Do you own a pair of really comfy shoes? Like, ridiculously roomy and fit your tootsies like none other? Think Crocs or well-worn slippers. They’re loose, they’re relaxing, they’re just…comfy. And then you go ahead and put on a pair of dress shoes. Suddenly there’s support, there’s structure, there ain’t a lot of toe-wriggling. They fit, but they’re just not the same.
I’ve discovered that returning to work is just like this. My brain had eleven years of relaxed (snort…ok, relatively relaxed) comfort and grew accustomed to that. While I was busy, and oftentimes stressfully and painfully so, there was little structure. It could work and play, often in the same hour. Now my poor brain…I feel sorry for it. I’m making it concentrate for long periods of time with little break. I can’t let it go check a blog, peek at Twitter, or otherwise have a figurative smoke-break. My brain is thriving on the work, but it’s also shooting me dirty looks that can only be interpreted as “Mommmm!!!! Why are you making me doooo this??? This is haaaaard!!!” Evidently my brain is a whiny mcwhiner pants.

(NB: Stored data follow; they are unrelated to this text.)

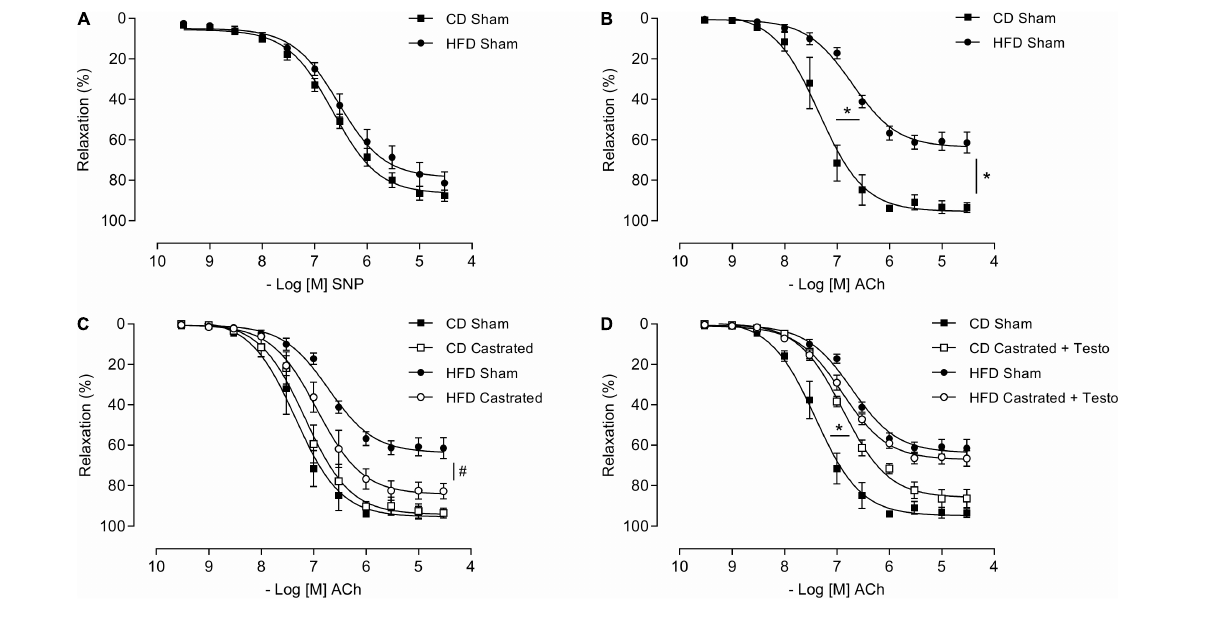
FIGURE 1 | Testosterone contributes to vascular dysfunction in high fat diet (HFD)-fed mice. Concentration-response curves to sodium nitroprusside - SNP (A) and acetylcholine (Ach) were performed in aortic rings isolated from control diet (CD) sham and HFD sham mice (B) . ACh responses were also determined in aortic rings from castrated mice fed either a CD or HFD (CD castrated and HFD castrated, respectively) (C) , and CD castrated and HFD castrated mice treated with testosterone propionate (5 mg/Kg for 15 days) (D) . Data are expressed as mean ± SEM ( n = 7 in all groups). * p < 0.05 vs . Sham; # p < 0.05 vs . HFD Sham. TABLE 2 | Emax and p D 2 values of sodium nitroprusside and acetylcholine-induced relaxation in thoracic aorta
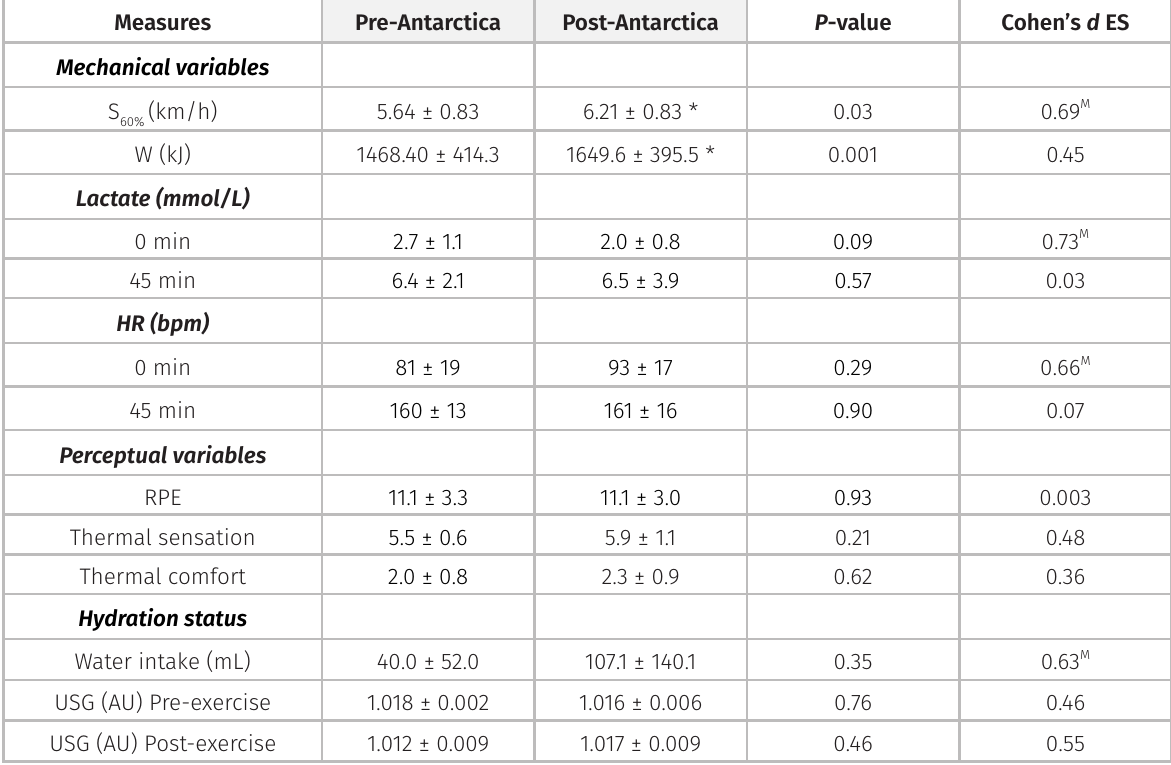
Table II. Mechanical variables, markers of exercise intensity and perceived exertion during the exercise heat stress protocol and hydration status assessed before and after the protocol in the pre-Antarctica and post-Antarctica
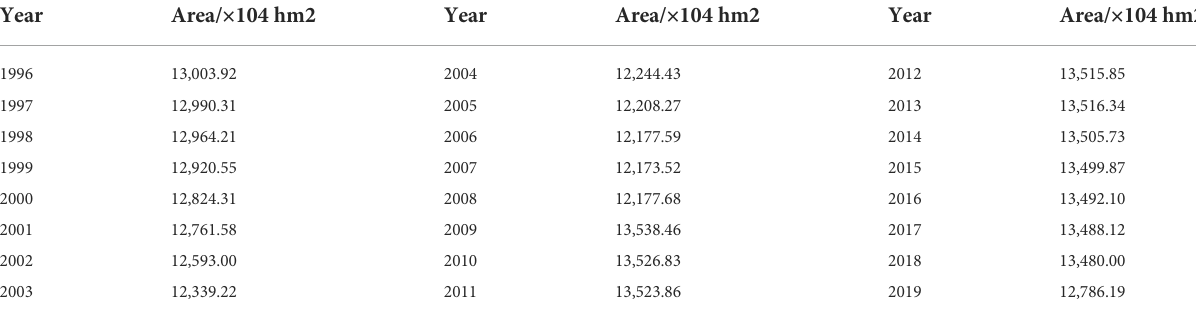
TABLE 1 Of fi cial statistics of cultivated land area in China from 1996 to 2019.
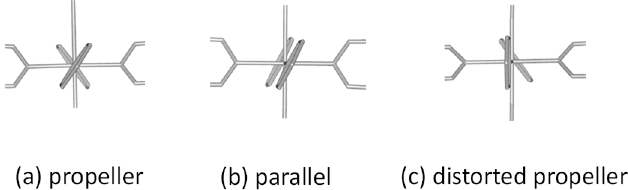
Table 1. Summary of crystal structures and their spin-crossover (SCO) phenomena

The first two days of work have gone well. The boys seem to be adjusting to the after school care well; A even found some peeps. No, really, he has found a handful of other 5th grade boys who are almost entirely just.like.him. One of them talks just like my complex son. Oh, and he’s in the district’s GT program. You know, the one A was denied. Hm…it really is all about output and test scores, ain’t it? I think Rosie the BassetBeagleCorgi is having the hardest time. I’m not around all day like I used to, and she’s indicating her displeasure in little piles around the house. That likely makes it official: I’m working to pay for child care and dog walking. ::facepalm:: But hey! My brain (when it’s not whining) is thriving!
So my brain is adjusting, the boys are adjusting, I refuse to adjust to commuting 40 minutes one way and live on a lovely houseboat on de river Denial. All is well.
I just kinda miss my old comfy shoes.